Monica sits on the curb in front of her house, a chair in her bedroom and the on the roof of her second-story house. Her boyfriend walks down the sidewalk, glancing over his shoulder, gazing up at her window.
They sit together on the couch. He waits for her to say something. She taps her fingers against her arm, her lips pursed. He gets up from the couch. Her boyfriend carries a large box and hands it to her father.
She sits on the stairs, leading to her room, her head down.
A camera is set up on an old drawer on the driveway. She puts her arm on his shoulder while he holds a paintbrush. and points. She takes the photo from him and he looks over her shoulder at it. He shakes his head and they take more pictures. From the backseat, she helps her steer the wheel while teaching him how to drive.
She sits at the dining table, her finger on her temple. He looks at her one more time as he opens the door.
They run up to her room after taking photos. She stares at her birthday cake and blows out the candles.
An hour later, he runs back to her house and notices that she’s still sitting on the second-story roof. He walks inside and leans over her window, hugging her. She smiles, her first genuine one for the day.
Monica didn’t think she passed the biology test on Friday. Her boyfriend quizzed her for most of the week. However, she doesn’t want to go to class on Monday and see the F. Her parents tried to cheer up on Saturday, singing “Happy Birthday” to her. She smiled and went back to her room.
Her boyfriend came over to help paint the house with her. He asked her what was wrong. She snapped at him and refused to talk to him. He sat with her, waiting for her to calm down and tell him what’s on her mind. Finally, after two hours of silence, he wished her “Happy Birthday” again and left.

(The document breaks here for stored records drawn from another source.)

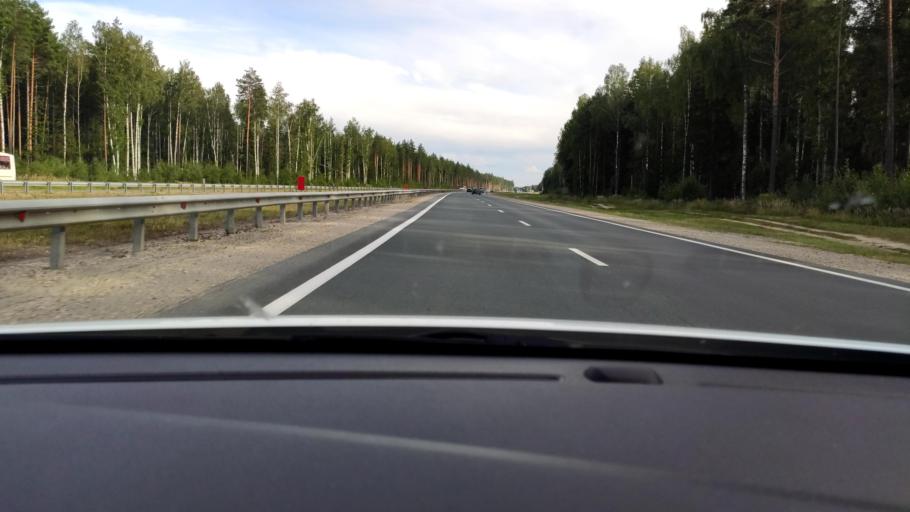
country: RU
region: Mariy-El
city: Surok
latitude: 56.5254
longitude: 48.0068
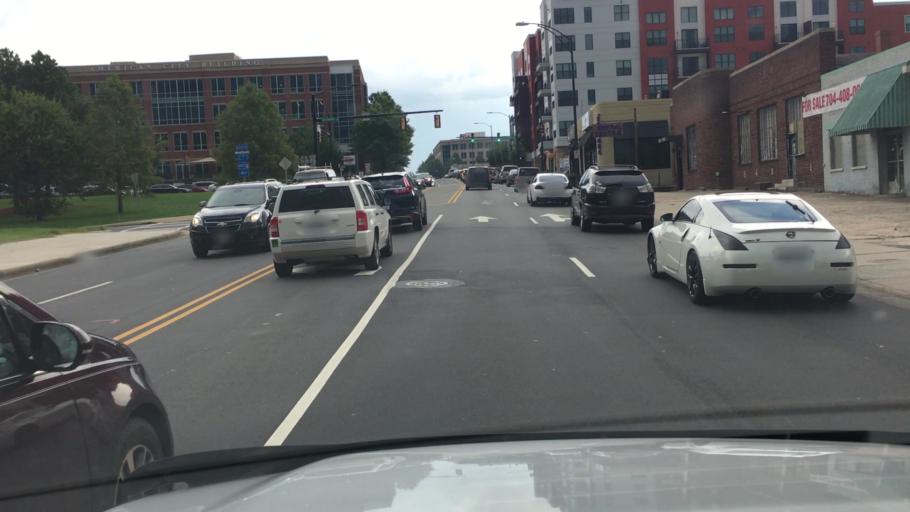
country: US
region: North Carolina
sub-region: Mecklenburg County
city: Charlotte
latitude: 35.2229
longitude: -80.8533
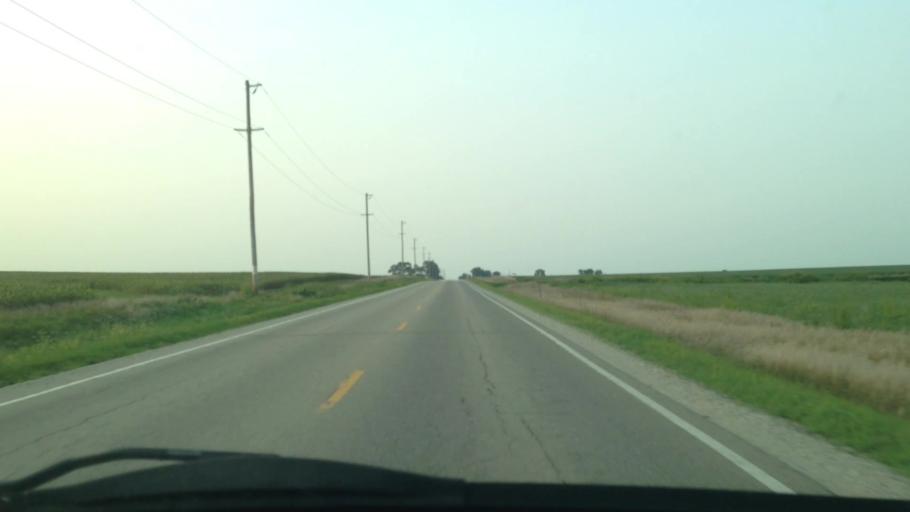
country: US
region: Iowa
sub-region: Iowa County
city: Marengo
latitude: 41.9554
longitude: -92.0852
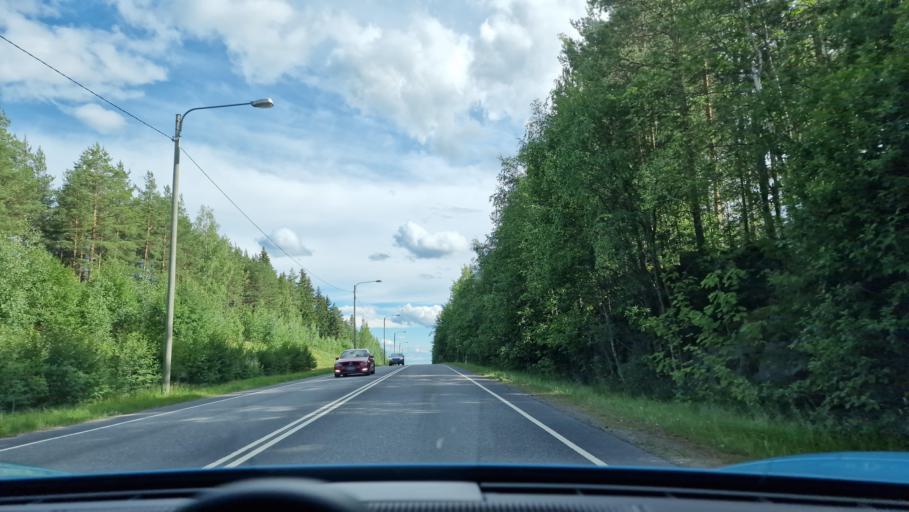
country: FI
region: Pirkanmaa
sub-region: Tampere
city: Orivesi
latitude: 61.6612
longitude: 24.3587
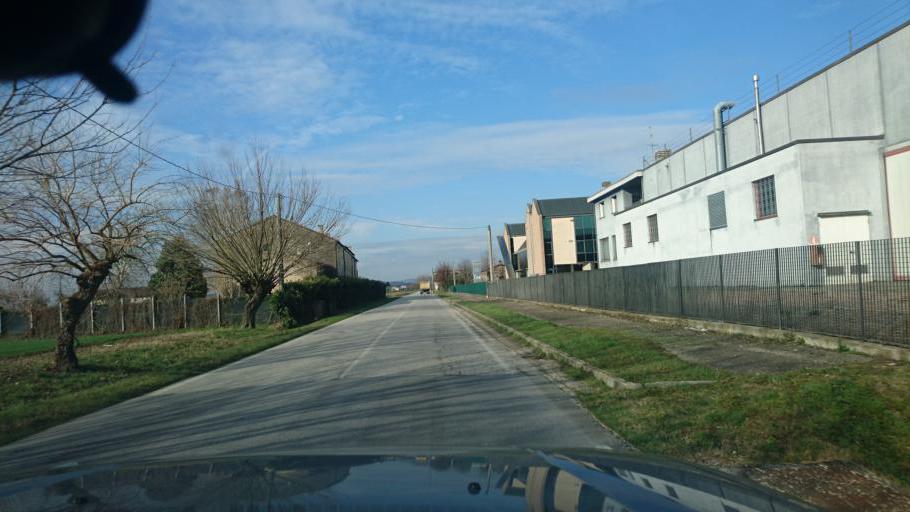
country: IT
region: Veneto
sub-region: Provincia di Padova
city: Bastia
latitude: 45.3813
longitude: 11.6449
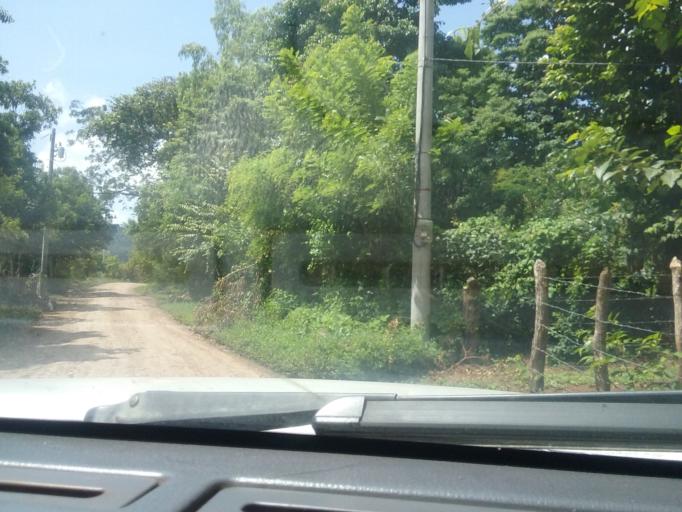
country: NI
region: Matagalpa
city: Terrabona
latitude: 12.7016
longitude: -85.9509
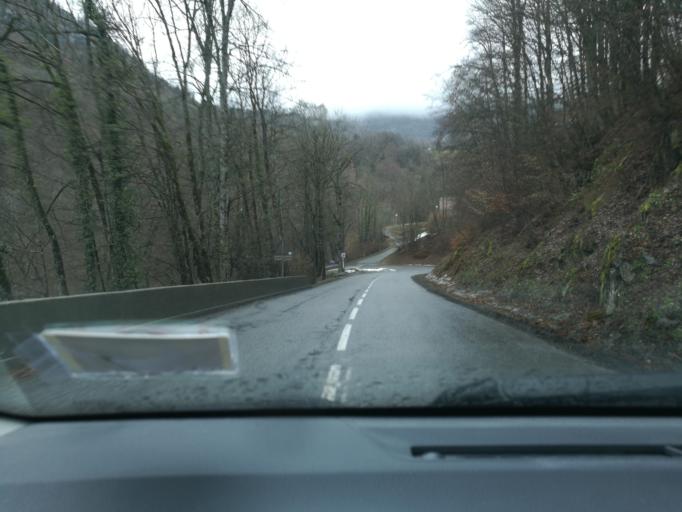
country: FR
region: Rhone-Alpes
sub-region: Departement de la Haute-Savoie
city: Araches-la-Frasse
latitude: 46.0473
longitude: 6.6152
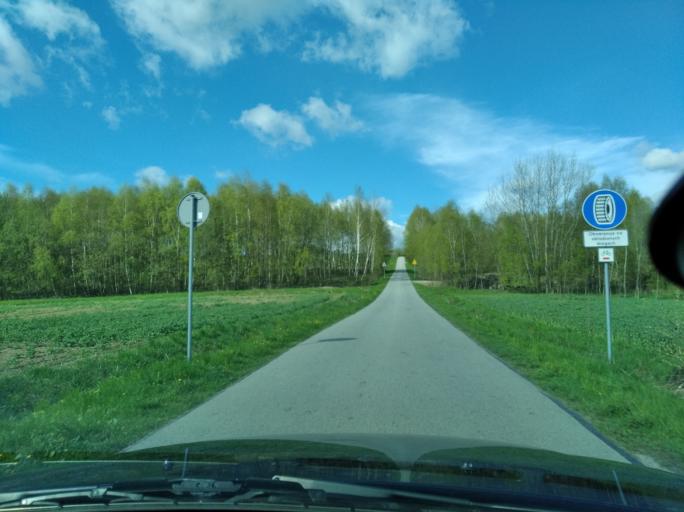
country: PL
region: Subcarpathian Voivodeship
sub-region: Powiat ropczycko-sedziszowski
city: Wielopole Skrzynskie
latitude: 49.9157
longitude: 21.6438
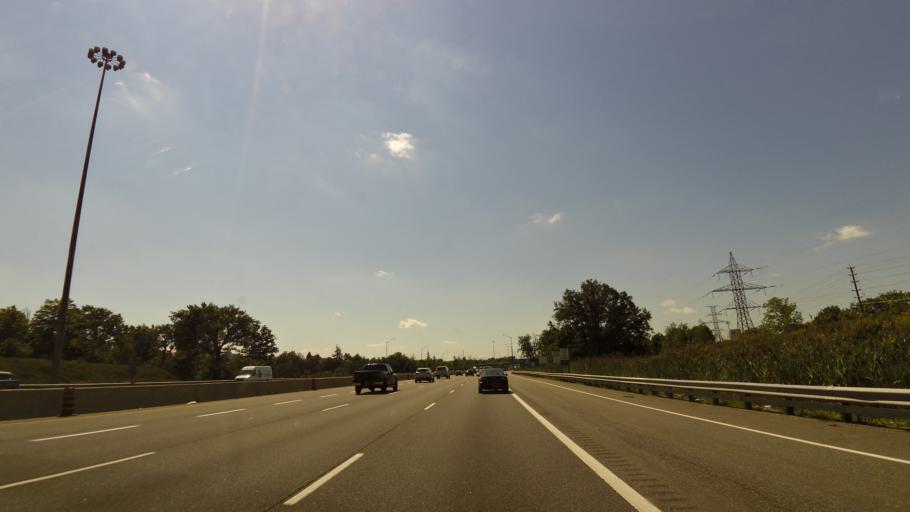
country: CA
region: Ontario
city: Mississauga
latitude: 43.5643
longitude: -79.6815
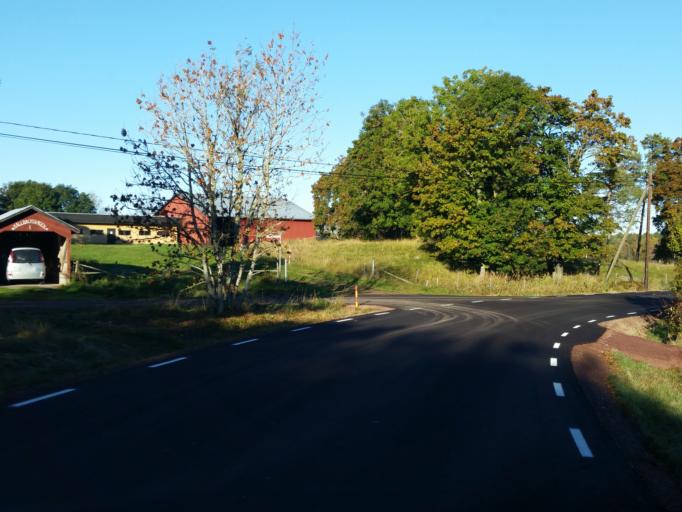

It was good to have him around. However, he brought up the test after painting. She didn’t want to talk about school. She had finally forgotten about it and he reminded her. She put the cake he brought her in the fridge and decided to sit on the roof for a while.
He comes back later and hugs her. She laughs, grateful that he knew she needed to be alone and didn’t really mean what she said. Her moods don’t scare him anymore. She thinks he became numb to them sometime around fifth grade. He’s been her best friend since kindergarten and she knows he always will be.